The point of the whole exercise was never tidy reports for their own sake, it was the join, because once the keys were clean and stable the marketing data finally connected reliably to the CRM and through it to the policy outcomes, and that connection is the precondition for every number actually worth having, including cost per bound policy by genuine channel, retention by acquisition source, and the unit economics we work through in The Seduction of CPL as a Metric. Before the cleanup those joins would run, return a confident-looking number and quietly lie about it, whereas afterwards they ran and the number actually meant something.

It also made the whole platform-versus-CRM reconciliation tractable for the first time, because the CRM side of that comparison was now built on keys you could trust, which meant the gap left over was the real and structural gap we describe in Why your ad platform numbers will never match your CRM, rather than that genuine gap with an additional fog of tagging noise layered on top of it and disguising where the true problem actually sat.

If you are about to do this

A few things we would tell anyone starting out, in roughly the order they matter:

  1. Audit before you design anything, by pulling every distinct UTM combination you have genuinely received, so that you are designing the convention against the real mess in your own data rather than against a tidy textbook example that does not resemble it.
  2. Keep the convention boring and short, ideally to a single page, with fixed lists for source and medium, structure imposed only on the dimensions you will truly segment on, and a deliberate escape valve for everything else so that nobody feels driven to abuse the structured fields.
  3. Enforce it at the point of creation, because a link builder with dropdowns will beat a written style guide every single time by making the correct thing also the easy thing to do.
  4. Validate it continuously, since the entropy returns with every new platform and every new person who joins, and a standing validator is what keeps that creep in check before it compounds.
  5. Backfill with a mapping table and never in place, resolving dirty to clean at query time, documenting honestly the calls you cannot make cleanly, and counting rather than hiding the rows you end up having to drop.

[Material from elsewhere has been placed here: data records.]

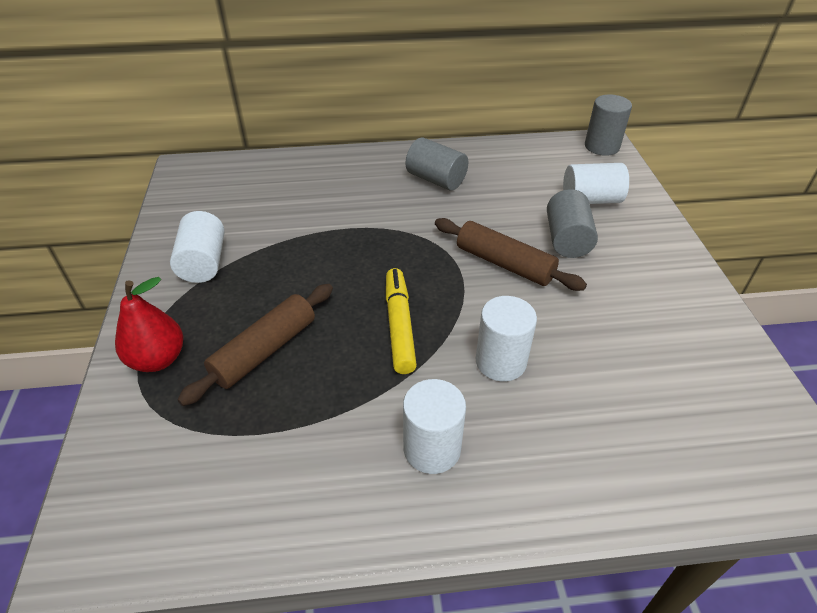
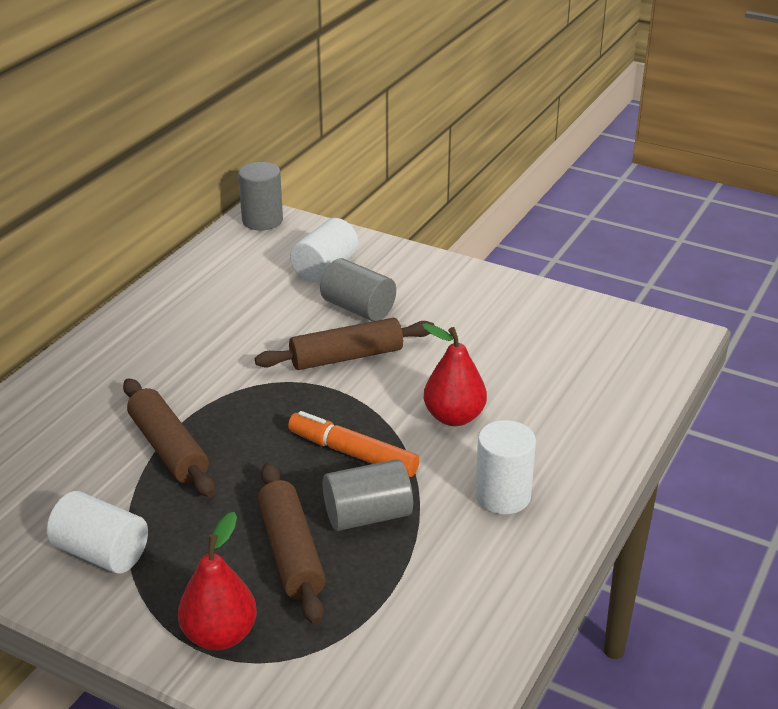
camera: 55 degrees left, 10 degrees down
yellow marker [386,268,417,374] -> orange marker [288,411,420,477]
grey cylinder [406,138,468,191] -> grey cylinder moved to [323,459,413,531]
white cylinder [476,296,537,382] -> red pear [422,323,487,426]
none -> brown rolling pin [123,378,215,497]

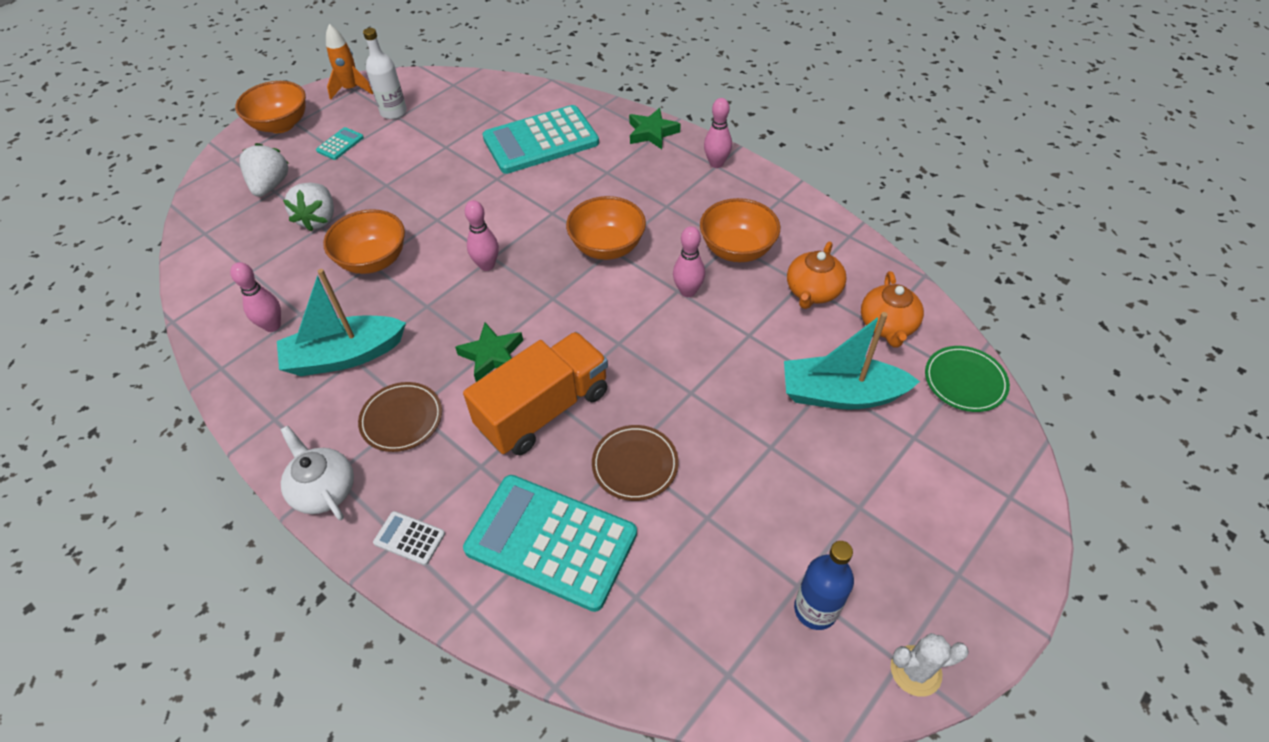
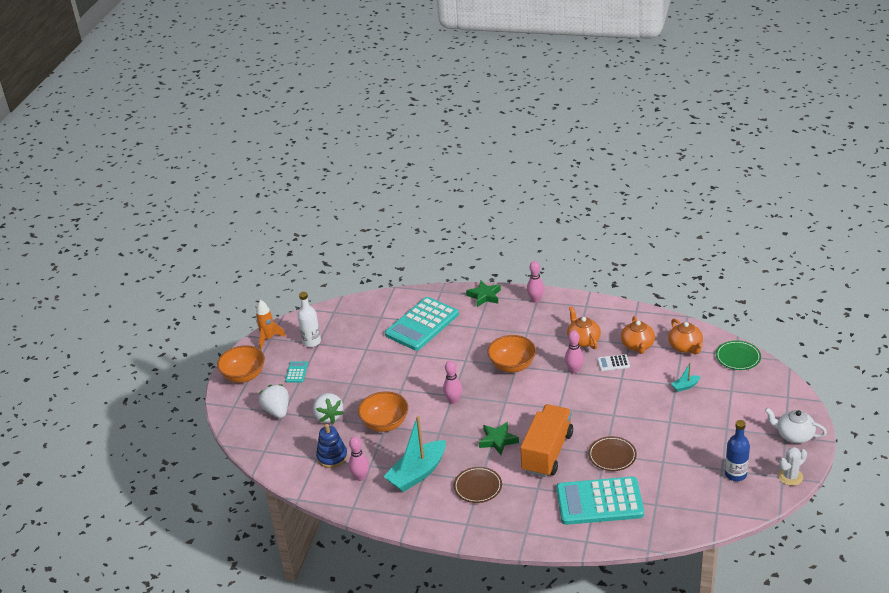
camera: 25 degrees left, 15 degrees down
white teapot [281,426,354,520] -> white teapot moved to [765,408,827,443]
white calculator [373,511,445,565] -> white calculator moved to [597,354,630,371]
orange bowl [700,198,780,262] -> orange teapot [567,306,601,349]
turquoise boat [784,312,920,410] -> turquoise boat [671,363,701,392], size x0.44
none -> blue stacking toy [316,424,348,468]

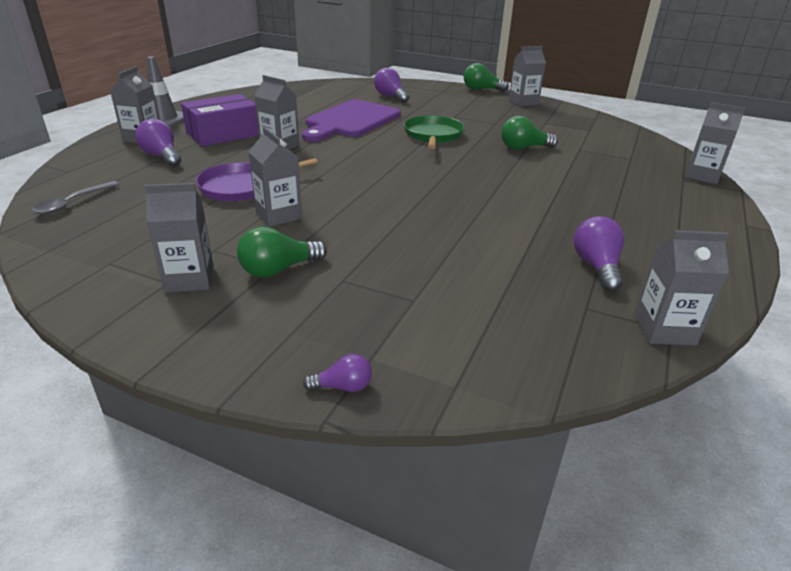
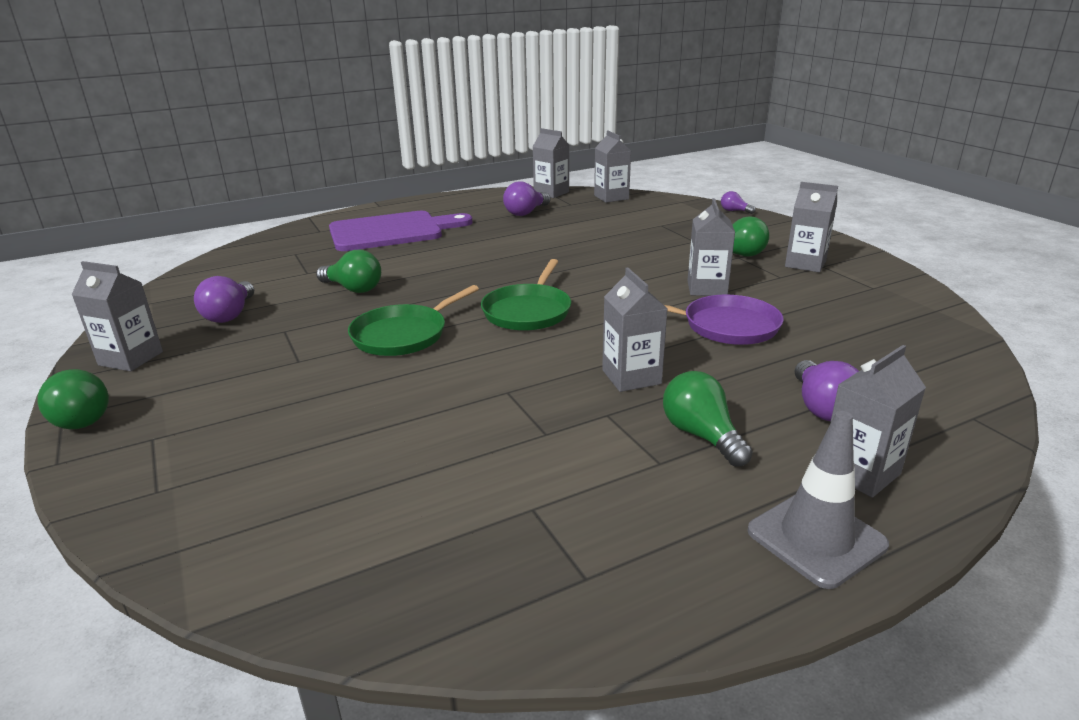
camera: 140 degrees left, 5 degrees down
grey spoon [31,181,119,215] -> none
purple box [181,94,259,146] -> green light bulb [663,371,753,467]
purple cutting board [302,99,401,142] -> purple cutting board moved to [329,211,473,251]
purple light bulb [374,68,409,103] -> purple light bulb moved to [194,276,254,323]
grey carton [685,102,745,184] -> grey carton moved to [594,130,631,203]
none -> green pan [481,259,571,331]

This is not exciting work and it does not demo well in a meeting, but it is the foundation underneath every attribution claim you will ever go on to make, and choosing to skip it does not actually remove the cost so much as defer it to the day some number you had been trusting all along turns out to have been noise the entire time.

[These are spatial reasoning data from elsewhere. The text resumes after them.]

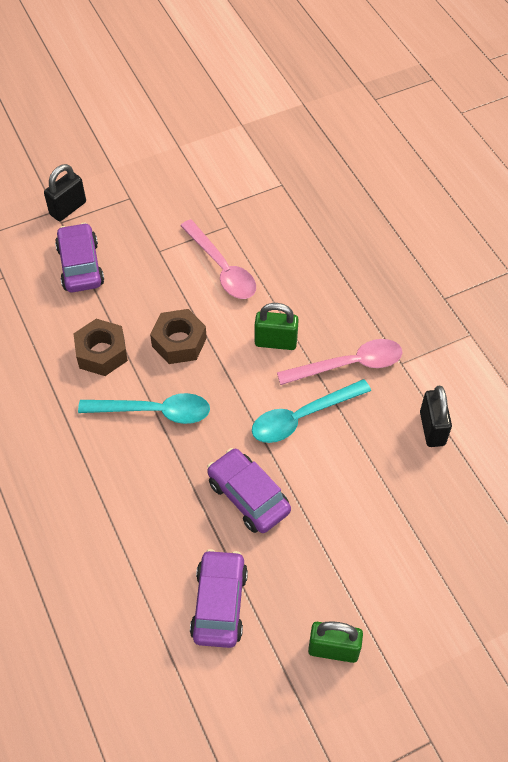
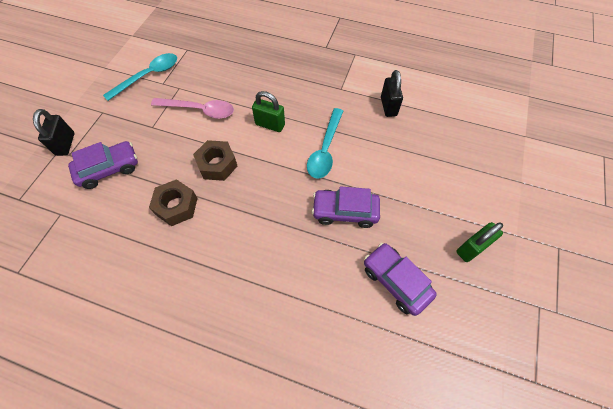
camera: 45 degrees left, 5 degrees up
purple car [55,222,104,292] -> purple car turned 120 degrees clockwise [68,141,138,189]
turquoise spoon [78,393,210,424] -> turquoise spoon moved to [103,53,177,101]
green padlock [255,303,299,350] -> green padlock turned 60 degrees clockwise [252,91,285,132]
pink spoon [277,339,403,385] -> none
black padlock [420,386,452,447] -> black padlock turned 45 degrees clockwise [381,70,403,117]

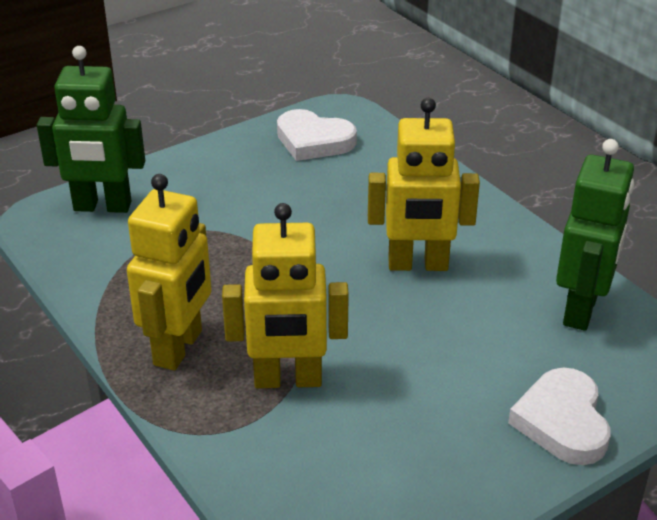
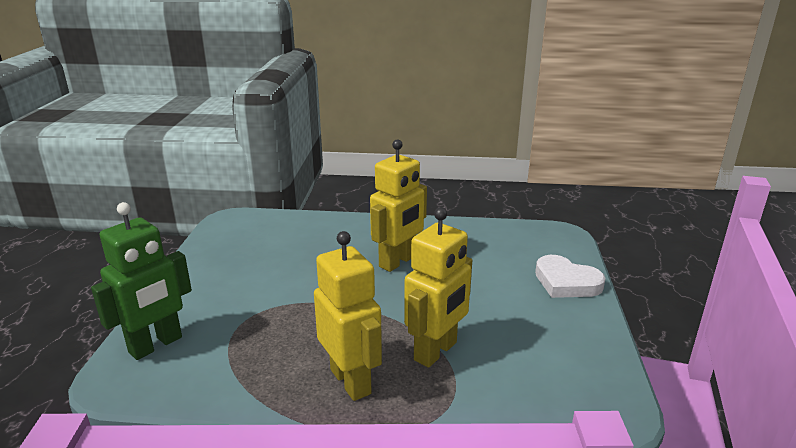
camera: 50 degrees left, 10 degrees down
white heart [277,109,357,161] -> none
green robot [556,139,634,331] -> none

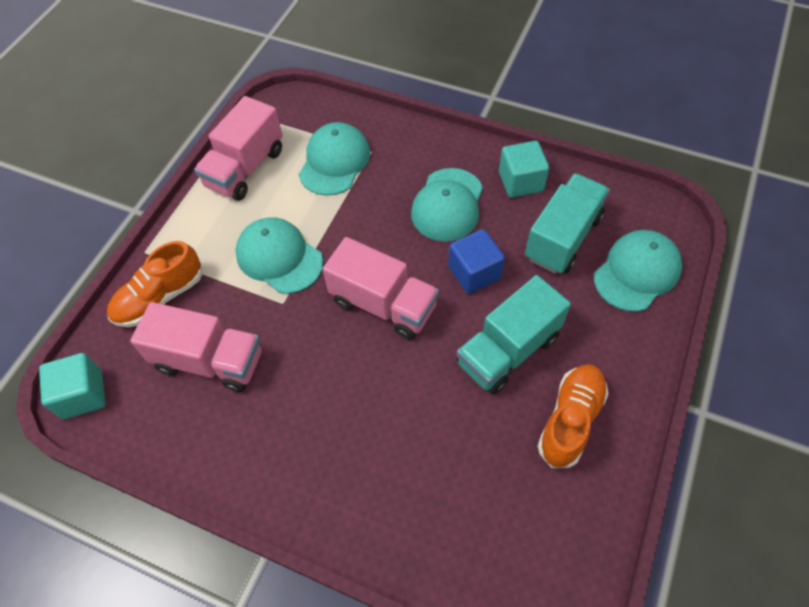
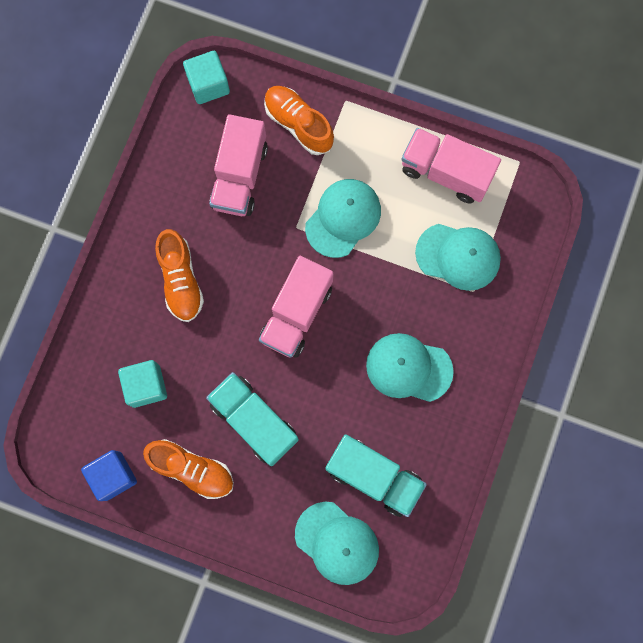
camera: 85 degrees right, 20 degrees up
blue cube [448,229,505,294] -> blue cube moved to [81,450,137,501]
turquoise cube [499,141,549,198] -> turquoise cube moved to [118,360,167,408]
none -> orange shoe [155,229,204,322]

Frequently asked questions

What is a good UTM naming convention?

A controlled vocabulary rather than free text, meaning lowercase only, no spaces, a fixed list of allowed sources and mediums, and a structured campaign field that encodes only the few dimensions you will actually segment on later. The exact scheme matters far less than the fact that it is written down, enforced at the moment a link is created, and never edited by hand inside the ad platform afterwards.

How do you fix inconsistent UTMs across many live campaigns?

Freeze the convention first and enforce it on every new link, then backfill the history with a mapping table that translates the messy old values into the clean new ones, rather than re-tagging live campaigns in place. The lookup should live in your warehouse so that old and new data both resolve to the same clean dimensions at query time, without anyone ever mutating the original records.

Why does UTM hygiene matter for attribution?

UTMs are the keys your CRM and warehouse rely on to join a click back to a customer, so when those keys are inconsistent the joins either fail silently or, worse, succeed against the wrong rows, and every downstream number quietly inherits the error. Clean UTMs are the precondition for measuring anything per channel or per campaign with any honesty.